Report every line of the records that contains the word "bold".
── Data for analysis
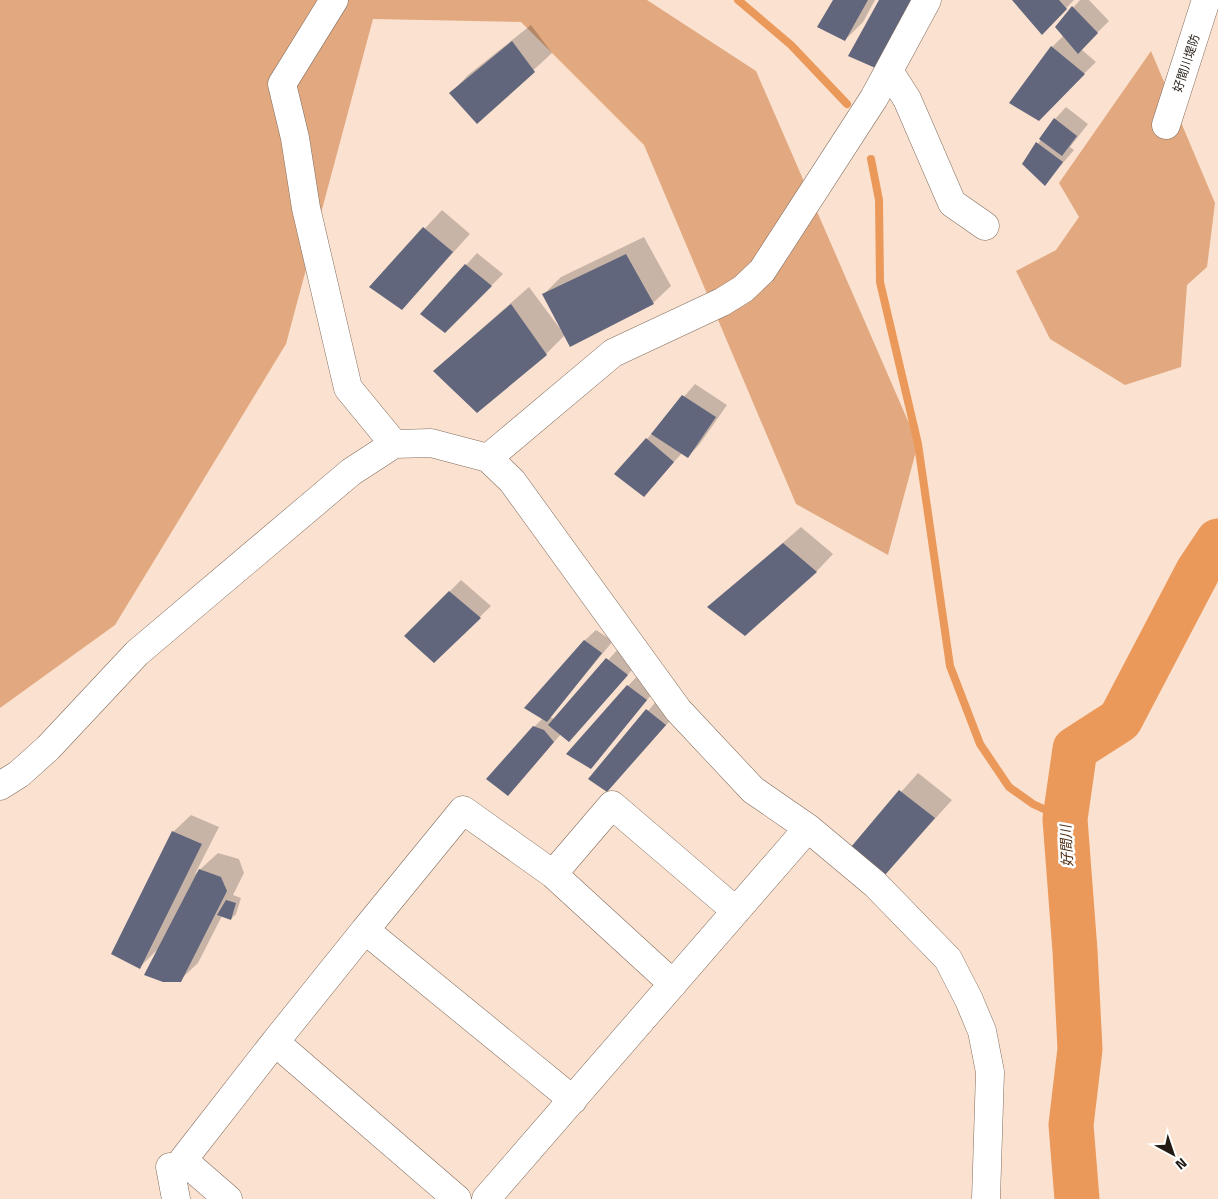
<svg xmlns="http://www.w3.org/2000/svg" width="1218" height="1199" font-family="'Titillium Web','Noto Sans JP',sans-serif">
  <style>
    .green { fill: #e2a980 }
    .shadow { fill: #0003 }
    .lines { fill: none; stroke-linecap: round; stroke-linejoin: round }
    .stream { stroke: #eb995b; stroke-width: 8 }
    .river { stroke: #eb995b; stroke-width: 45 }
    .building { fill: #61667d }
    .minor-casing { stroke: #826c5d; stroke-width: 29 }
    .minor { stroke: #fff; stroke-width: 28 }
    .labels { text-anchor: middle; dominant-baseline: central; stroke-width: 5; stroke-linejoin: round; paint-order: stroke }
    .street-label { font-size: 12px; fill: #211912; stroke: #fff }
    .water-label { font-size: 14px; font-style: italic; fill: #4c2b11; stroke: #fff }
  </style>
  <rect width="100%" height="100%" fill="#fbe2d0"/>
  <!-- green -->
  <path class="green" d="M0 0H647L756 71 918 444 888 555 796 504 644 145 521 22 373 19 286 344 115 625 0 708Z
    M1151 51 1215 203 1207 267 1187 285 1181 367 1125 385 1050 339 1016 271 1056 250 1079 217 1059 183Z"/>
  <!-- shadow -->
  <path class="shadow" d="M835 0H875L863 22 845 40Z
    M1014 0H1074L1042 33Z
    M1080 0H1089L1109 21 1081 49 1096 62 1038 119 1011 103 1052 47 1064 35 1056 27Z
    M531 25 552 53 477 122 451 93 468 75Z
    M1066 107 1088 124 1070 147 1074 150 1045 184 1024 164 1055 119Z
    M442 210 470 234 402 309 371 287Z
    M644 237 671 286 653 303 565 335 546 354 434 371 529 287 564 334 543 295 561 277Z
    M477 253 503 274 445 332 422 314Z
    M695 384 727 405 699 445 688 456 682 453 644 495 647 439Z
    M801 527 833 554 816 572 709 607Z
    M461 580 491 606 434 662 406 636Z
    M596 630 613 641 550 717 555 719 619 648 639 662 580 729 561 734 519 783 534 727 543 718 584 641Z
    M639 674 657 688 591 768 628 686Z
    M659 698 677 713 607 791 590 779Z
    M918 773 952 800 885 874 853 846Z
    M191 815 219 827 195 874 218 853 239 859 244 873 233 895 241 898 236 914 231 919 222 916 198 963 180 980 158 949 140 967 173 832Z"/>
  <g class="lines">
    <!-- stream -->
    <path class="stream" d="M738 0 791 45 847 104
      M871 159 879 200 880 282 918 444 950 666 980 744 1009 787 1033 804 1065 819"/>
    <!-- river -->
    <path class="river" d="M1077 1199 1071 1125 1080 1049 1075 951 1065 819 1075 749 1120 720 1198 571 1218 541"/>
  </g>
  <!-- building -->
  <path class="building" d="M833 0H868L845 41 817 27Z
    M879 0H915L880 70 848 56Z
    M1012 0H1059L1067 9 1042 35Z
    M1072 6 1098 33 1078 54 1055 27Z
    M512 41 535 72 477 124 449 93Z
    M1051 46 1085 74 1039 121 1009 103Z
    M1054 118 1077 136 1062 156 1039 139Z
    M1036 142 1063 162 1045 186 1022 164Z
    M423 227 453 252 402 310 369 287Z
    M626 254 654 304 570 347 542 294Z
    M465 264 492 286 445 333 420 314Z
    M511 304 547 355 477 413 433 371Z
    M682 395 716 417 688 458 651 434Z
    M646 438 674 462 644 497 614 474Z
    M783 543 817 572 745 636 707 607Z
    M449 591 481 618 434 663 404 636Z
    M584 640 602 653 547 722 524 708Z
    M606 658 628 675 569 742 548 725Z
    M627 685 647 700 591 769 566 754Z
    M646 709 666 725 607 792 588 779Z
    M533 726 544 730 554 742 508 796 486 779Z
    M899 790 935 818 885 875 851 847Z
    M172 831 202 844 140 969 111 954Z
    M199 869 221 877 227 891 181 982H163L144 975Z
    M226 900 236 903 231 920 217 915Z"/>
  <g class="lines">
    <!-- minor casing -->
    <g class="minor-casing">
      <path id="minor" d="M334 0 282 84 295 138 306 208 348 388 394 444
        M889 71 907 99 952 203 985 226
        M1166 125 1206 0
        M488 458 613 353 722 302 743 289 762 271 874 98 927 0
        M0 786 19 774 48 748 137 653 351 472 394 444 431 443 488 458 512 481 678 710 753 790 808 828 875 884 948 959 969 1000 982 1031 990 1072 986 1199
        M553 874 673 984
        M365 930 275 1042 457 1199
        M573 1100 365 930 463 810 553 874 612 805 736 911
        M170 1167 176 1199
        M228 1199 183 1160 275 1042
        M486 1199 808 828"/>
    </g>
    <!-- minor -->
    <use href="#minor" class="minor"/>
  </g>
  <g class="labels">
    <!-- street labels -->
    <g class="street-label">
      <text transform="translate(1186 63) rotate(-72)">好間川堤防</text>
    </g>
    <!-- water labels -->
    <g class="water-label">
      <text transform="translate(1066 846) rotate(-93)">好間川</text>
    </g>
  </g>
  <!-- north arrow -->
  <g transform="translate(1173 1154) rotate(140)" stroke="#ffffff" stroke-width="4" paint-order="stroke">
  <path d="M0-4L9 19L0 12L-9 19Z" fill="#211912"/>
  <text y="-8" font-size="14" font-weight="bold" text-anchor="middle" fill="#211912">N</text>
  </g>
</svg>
────
── Data for analysis
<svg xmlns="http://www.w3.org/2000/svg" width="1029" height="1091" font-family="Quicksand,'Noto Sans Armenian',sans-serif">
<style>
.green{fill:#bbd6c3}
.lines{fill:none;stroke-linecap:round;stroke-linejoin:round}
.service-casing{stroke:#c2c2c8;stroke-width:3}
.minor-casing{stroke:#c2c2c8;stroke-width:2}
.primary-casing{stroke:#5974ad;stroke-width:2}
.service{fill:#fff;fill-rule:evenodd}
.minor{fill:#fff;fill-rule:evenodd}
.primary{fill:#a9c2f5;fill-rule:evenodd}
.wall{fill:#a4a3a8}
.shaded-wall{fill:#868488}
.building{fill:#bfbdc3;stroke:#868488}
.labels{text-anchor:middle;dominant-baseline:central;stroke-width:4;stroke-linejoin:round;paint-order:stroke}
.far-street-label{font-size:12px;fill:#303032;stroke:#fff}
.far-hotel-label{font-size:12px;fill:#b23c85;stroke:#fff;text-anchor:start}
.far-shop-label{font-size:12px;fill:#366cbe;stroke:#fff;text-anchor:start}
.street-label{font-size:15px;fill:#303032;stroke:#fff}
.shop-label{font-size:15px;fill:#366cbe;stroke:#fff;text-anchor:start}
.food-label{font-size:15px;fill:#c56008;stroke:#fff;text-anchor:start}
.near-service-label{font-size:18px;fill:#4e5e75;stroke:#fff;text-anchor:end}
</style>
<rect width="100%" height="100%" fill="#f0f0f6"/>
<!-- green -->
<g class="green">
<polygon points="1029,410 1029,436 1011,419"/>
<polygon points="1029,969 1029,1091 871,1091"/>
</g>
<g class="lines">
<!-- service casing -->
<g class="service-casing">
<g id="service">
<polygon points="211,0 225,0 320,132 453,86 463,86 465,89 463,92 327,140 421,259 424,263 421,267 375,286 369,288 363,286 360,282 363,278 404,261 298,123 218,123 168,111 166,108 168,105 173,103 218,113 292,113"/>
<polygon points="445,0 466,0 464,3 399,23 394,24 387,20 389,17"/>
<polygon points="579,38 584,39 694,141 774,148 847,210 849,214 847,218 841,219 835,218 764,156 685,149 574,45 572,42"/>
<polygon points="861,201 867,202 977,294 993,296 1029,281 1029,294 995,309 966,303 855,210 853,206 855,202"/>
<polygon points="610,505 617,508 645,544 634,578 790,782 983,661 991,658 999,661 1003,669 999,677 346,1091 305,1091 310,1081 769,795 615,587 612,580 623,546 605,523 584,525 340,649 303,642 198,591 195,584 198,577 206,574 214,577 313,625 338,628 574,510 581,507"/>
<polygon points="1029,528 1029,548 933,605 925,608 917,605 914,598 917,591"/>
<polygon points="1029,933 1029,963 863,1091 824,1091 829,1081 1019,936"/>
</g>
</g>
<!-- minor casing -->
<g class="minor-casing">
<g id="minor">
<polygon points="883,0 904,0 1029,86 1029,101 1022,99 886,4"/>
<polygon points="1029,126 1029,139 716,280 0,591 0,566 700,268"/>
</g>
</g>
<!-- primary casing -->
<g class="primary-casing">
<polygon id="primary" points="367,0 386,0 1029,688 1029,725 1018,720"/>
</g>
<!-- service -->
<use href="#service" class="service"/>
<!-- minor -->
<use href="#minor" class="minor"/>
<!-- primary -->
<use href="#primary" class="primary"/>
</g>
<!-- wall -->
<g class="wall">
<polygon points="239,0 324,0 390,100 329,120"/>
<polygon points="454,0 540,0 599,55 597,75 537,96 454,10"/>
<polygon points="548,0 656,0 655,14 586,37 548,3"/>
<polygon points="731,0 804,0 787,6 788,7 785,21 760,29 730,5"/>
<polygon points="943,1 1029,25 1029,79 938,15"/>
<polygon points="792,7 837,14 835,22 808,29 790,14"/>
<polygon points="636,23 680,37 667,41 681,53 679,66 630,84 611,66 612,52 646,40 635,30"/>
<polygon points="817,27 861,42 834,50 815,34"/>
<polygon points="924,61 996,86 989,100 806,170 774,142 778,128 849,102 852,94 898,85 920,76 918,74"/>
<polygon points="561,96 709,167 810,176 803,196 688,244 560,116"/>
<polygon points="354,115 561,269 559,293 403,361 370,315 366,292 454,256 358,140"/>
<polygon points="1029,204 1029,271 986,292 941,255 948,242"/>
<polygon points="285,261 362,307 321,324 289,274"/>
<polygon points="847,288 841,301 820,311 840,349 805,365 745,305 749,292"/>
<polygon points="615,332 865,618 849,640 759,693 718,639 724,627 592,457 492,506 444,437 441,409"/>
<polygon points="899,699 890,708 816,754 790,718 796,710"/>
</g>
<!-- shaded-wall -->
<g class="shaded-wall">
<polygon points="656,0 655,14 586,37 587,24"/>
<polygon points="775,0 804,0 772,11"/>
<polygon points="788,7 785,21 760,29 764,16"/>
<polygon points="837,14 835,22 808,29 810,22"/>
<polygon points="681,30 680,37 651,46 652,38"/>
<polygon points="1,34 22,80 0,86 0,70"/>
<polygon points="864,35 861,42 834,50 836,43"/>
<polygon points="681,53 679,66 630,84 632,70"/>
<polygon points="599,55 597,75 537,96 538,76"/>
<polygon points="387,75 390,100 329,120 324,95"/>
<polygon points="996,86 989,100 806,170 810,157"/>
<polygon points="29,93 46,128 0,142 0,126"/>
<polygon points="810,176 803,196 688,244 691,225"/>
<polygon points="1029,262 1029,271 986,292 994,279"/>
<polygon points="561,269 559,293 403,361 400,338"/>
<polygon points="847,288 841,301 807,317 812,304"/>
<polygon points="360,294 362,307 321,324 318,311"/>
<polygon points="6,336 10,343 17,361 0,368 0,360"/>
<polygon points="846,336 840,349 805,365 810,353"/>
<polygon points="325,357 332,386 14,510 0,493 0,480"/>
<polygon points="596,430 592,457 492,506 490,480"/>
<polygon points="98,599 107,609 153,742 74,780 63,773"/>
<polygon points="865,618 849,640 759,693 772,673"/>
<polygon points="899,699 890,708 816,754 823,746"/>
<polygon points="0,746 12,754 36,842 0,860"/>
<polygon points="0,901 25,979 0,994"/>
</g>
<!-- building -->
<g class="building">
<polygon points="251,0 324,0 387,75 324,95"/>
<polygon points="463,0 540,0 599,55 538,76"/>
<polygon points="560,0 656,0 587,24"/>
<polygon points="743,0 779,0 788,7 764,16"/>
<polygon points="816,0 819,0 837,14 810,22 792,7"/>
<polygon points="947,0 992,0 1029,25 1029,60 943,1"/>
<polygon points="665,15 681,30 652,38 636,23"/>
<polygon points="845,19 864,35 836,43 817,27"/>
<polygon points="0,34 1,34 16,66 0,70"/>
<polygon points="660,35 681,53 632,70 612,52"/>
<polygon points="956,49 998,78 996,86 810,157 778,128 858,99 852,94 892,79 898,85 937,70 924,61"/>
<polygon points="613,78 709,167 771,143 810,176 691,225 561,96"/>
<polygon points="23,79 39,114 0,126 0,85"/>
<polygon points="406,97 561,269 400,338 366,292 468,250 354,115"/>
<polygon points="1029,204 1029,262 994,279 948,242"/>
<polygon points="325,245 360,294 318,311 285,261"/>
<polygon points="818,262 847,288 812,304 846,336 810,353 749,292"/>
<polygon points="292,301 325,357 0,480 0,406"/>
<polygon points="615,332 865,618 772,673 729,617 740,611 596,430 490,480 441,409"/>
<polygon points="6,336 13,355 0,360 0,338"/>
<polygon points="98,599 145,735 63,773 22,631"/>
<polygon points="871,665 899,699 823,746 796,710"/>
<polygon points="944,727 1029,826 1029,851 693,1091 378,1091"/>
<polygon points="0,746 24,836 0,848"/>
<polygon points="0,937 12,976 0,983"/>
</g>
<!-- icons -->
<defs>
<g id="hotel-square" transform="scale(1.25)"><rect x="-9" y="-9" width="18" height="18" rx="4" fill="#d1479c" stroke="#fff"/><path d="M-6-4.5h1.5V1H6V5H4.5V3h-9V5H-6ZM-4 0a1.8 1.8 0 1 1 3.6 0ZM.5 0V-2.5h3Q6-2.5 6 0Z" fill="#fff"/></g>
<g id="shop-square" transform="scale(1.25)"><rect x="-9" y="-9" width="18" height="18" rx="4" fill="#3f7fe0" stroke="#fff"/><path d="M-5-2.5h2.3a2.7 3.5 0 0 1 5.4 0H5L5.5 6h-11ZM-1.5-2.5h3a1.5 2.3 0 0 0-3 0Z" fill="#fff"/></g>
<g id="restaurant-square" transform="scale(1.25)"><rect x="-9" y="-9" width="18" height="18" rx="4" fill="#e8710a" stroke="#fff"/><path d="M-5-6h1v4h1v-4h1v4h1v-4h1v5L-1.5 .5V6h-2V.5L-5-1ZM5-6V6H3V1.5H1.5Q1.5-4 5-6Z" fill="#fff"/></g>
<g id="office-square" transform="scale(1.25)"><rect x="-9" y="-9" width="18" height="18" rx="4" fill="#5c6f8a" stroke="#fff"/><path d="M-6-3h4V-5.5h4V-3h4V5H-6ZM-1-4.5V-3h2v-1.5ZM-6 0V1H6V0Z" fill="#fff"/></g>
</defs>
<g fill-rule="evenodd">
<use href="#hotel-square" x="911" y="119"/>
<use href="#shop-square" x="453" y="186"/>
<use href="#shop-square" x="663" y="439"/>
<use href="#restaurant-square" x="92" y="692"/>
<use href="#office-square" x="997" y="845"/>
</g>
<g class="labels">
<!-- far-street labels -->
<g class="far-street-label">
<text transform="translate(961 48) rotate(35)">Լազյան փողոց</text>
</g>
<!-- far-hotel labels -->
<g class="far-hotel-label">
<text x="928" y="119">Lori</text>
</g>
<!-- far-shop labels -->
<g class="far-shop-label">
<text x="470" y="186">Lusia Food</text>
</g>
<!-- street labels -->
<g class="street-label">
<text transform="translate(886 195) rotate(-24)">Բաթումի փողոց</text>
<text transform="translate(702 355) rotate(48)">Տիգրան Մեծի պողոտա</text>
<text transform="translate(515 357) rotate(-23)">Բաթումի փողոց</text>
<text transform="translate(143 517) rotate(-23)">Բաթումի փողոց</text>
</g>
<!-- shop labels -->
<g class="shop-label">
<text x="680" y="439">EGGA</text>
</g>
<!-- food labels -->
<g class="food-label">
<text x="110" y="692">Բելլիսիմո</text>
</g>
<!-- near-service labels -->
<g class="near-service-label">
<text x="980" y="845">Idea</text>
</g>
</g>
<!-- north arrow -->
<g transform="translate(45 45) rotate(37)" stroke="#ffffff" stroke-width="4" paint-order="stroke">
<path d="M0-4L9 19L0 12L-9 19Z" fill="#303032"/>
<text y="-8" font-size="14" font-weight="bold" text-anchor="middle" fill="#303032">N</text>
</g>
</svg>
────
Solved problem:
  <text y="-8" font-size="14" font-weight="bold" text-anchor="middle" fill="#211912">N</text>
<text y="-8" font-size="14" font-weight="bold" text-anchor="middle" fill="#303032">N</text>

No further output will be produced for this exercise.